As for anglers, only one South Carolina resident placed in the Top 10. Summerville's Todd Smith placed eighth.

Ron Lappin, who is in his 20th year working with the FLW series, said that anglers and co-anglers are paired together randomly the first two days of each tournament in the series. On the third day, the top ranked angler and co-angler are paired together, followed by the second-ranked and so on.
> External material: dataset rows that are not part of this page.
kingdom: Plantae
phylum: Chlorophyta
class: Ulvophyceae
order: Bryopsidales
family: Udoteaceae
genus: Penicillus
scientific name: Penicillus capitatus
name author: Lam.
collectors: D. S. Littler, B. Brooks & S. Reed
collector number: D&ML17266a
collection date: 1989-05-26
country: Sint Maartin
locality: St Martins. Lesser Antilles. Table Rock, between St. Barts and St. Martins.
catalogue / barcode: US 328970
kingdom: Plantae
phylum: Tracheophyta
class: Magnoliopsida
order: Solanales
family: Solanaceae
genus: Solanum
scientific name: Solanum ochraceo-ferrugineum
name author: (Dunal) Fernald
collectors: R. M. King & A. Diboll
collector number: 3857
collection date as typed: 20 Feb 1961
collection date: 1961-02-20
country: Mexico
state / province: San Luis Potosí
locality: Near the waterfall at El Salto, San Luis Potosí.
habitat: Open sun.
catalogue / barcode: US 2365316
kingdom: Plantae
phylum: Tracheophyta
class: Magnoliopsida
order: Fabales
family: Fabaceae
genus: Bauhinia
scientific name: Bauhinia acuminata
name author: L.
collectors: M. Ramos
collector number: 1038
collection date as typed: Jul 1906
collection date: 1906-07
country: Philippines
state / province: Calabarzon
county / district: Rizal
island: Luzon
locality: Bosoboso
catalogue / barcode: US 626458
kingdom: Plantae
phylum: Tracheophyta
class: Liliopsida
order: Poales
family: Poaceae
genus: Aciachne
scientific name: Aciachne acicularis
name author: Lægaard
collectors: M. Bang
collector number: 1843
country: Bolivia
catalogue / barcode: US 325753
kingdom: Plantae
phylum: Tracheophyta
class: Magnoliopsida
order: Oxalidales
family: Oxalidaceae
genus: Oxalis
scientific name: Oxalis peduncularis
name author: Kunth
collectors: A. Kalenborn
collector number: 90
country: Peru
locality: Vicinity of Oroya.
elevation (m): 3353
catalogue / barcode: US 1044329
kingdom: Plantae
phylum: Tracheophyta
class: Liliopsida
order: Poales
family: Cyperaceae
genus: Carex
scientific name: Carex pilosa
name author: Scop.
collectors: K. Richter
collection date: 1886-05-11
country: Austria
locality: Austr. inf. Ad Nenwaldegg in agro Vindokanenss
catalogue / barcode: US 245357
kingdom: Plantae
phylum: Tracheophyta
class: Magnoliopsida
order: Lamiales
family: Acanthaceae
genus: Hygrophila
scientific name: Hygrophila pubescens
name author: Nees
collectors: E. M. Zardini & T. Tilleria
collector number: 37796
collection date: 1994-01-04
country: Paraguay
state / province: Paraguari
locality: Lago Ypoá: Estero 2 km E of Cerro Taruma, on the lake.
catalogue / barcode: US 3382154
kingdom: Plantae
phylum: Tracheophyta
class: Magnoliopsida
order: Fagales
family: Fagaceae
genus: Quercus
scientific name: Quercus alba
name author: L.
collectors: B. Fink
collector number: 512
He said most of the angler fishermen are not "professionals, necessarily, but a lot of them are."

He said the man difference between the divisions is that anglers pay a higher registration fee.

Overall, Lappin said the tournament comes “every two or three years to the Santee Cooper lakes.”

“With a division that covers an area as big as the southeast, we’ve got a lot of North Carolina, South Carolina and Georgia fishermen, so we’ve got to come to this area,” he said. “This is the first time that we’ve come this early (in the year), at the first part of the spawn.”

Lappin said the tournament typically comes to South Carolina’s largest freshwater lakes in mid-spring.

“We usually come in April or May, but it worked out well this year, because (the next weekend), the college championships are up in Anderson and the Hartwell event is close,” he said.

This, he noted, gives “the guys who are planning on fishing them as well an opportunity to draw them down here and compete with the local fishermen.”

Lappin said that more than 200 boats set off from John C. Land III Landing during the tournament, making it “the biggest tournament we’ve had here in a number of years.”

“The people here understand what this is all about,” he said. “The facility at John C. Land is one of the best in the country; you can take care of your fish and fishermen and it’s a great launching area. This is just a great place to hold a tournament, and it always draws good crowds like what we saw this weekend.”

Lappin said that Nelson Walker and Jake Buddin – the Clarendon County Chamber of Commerce members who organize such tournaments “understand what it’s all about.”

“They know that we brought in more than $1.5 million into this economy in the last 10 days,” Lappin said. “We gave them an economic survey, which outright states that. They know what this means to the area, and how that works out. They understand us and we understand them.”

Lappin said that October’s devastating flooding likely helped the fishing on the lakes.

“All the fishermen talked about the color of the water,” he said. “If that water had been clear, than these shallow-water fishermen couldn’t have gotten up on the fish and caught them as well as they did. It had a lot to do with them being able to catch those fish in that shallow water.”

Walker said he believes the weather had more to do with the large weights of fish caught.

“I don’t think the flood affected the lake that fast,” he said. “I think it probably contributed more nutrients to the lake that will have a major impact down the road. But the fish these men caught, they were already there.”

“What did it for this tournament was we had the first major warming trend since the winter, and the bigger fish are the first to come up,” Walker continued. “Lake Okeechobee is supposed to be one of the best fishing lakes out there, and they got 48 pounds in their three-day tournament in the series. We beat that to death in the first two days.”

Walker said the next fishing event for lakes Marion and Moultrie include the FLW BFL event on April 16. Fishermen from both North and South Carolina will compete.

That one-day tournament will be followed by the Santee Cooper Open Team Tournament on April 23. That event is sponsored by the Clarendon County Chamber of Commerce as part of the Striped Bass Festival. Walker said registration forms are available at the chamber office on North Brooks Street in Manning from 10 a.m. to 4 p.m. weekdays.

“I think this tournament showed that we are in for some large weigh-ins in these future tournaments,” said Walker.